The first ART was in vitro fertilization (IVF), which was introduced in 1981. Since that time, ART has been responsible for more than 30,000 live births each year that occur in the U.S., or 1 percent of all U.S. live births.
ART procedures will most often be used in situations that involve tubal factor infertility, problems with ovulation, problems with ejaculation like low sperm count or low motility or movement, or infertility that is due to unknown causes.
A woman taking part in ART needs to have a healthy uterus. She needs to have an ovary that is accessible. She must not be experiencing any signs of menopause.
In vitro fertilization (IVF) extracts multiple eggs from the ovaries, fertilizes them with the partner's sperm, then implants them again into the uterus. IVF is one of the most common ART treatments.
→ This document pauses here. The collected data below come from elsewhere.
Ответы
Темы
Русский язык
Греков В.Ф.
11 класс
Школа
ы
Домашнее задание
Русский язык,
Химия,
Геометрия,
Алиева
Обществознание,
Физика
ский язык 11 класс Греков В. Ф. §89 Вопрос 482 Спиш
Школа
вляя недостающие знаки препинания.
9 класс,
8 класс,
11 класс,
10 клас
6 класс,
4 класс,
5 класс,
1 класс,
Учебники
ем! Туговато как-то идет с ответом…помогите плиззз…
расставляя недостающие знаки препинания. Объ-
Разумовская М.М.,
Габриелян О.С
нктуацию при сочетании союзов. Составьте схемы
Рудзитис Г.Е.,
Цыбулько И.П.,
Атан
IVF treatment procedures are about 25 to 35 percent successful per treatment cycle.
Intracytoplasmic Sperm Injection (ICSI) isolates one sperm from the partner to fertilize the woman's eggs. After fertilization, the embryo develops a few days and is then implanted into the uterus.
ICSI treatments success rates run about 20 percent per cycle.
Gamete Intrafallopian Transfer (GIFT) collects eggs and sperm, mixes them in tiny cylinders like straws, and then inserts this mix into the fallopian tubes. Fertilization can then take place inside the woman's body rather than outside as with other ART procedures.
GIFT tends to have about a 24 percent success rate per cycle.
Zygote Intrafallopian Transfer (ZIFT) is much like GIFT. The difference is that fertilization happens before insertion into the fallopian tubes.
ZIFT's success rate is about 29 percent per cycle.
These numbers indicate one pitfall associated with ART. The success rate offers no guarantees of achieving a pregnancy.